Algunas personas, “podrían tener la tentación de ignorar estas evidencias y pensar que estamos siendo alarmistas”, indicó Ripple, pero “los científicos saben interpretar datos y mirar a las consecuencias a largo plazo. Los que han firmado esta segunda advertencia no están solo lanzando una falsa alarma”.

Antes al contrario, “están reconociendo las señales obvias de que vamos por un camino insostenible -agregó-. Esperamos que nuestro documento encienda un amplio debate público sobre el medioambiente y el clima global”.

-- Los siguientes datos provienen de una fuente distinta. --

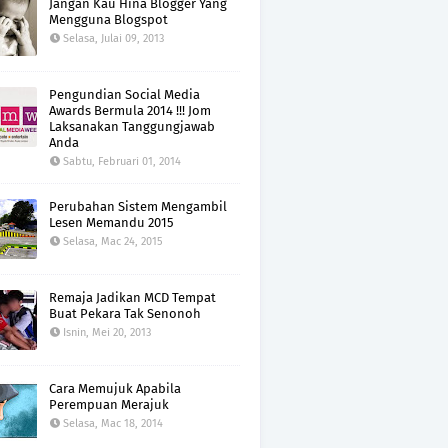
Jangan Kau Hina Blogger Yang
Mengguna Blogspot
Selasa, Julai 09, 2013
Pengundian Social Media
Awards Bermula 2014 !!! Jom
Laksanakan Tanggungjawab
Anda
Sabtu, Februari 01, 2014
Perubahan Sistem Mengambil
Lesen Memandu 2015
Selasa, Mac 24, 2015
Remaja Jadikan MCD Tempat
Buat Pekara Tak Senonoh
Isnin, Mei 20, 2013
Cara Memujuk Apabila
Perempuan Merajuk
Selasa, Mac 18, 2014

Aunque el panorama parece sombrío, los científicos señalan que se han hecho progresos en algunas áreas como la reducción de los productos químicos que dañan la capa de ozono y el aumento de la energía generada con fuentes renovables.

Además, en algunas regiones se ha producido un “rápido descenso en las tasas de natalidad, lo que puede atribuirse a inversiones para la educación de las mujeres” y también se ha registrado una ralentización de las tasa de deforestación en algunos lugares.

Entre las tendencias negativas el artículo señala la reducción del 26 % en la cantidad de agua dulce disponible “per capita”, el descenso en las capturas de pescado salvaje, a pesar del aumento de los esfuerzos pesqueros, o un incremento del 75 % en las zonas muertas de los océanos.

También causa preocupación la pérdida de unos 300 millones de acres de zonas boscosas, muchas de ellas convertidas a usos agrícolas, el continuo incremento de las emisiones globales de carbono y el aumento de las temperaturas.

La Alianza de Científicos Mundiales también destaca el aumento del 35 % de la población humana, mientras se da una reducción colectiva del 29 % en el número de mamíferos, reptiles, anfibios, aves y peces.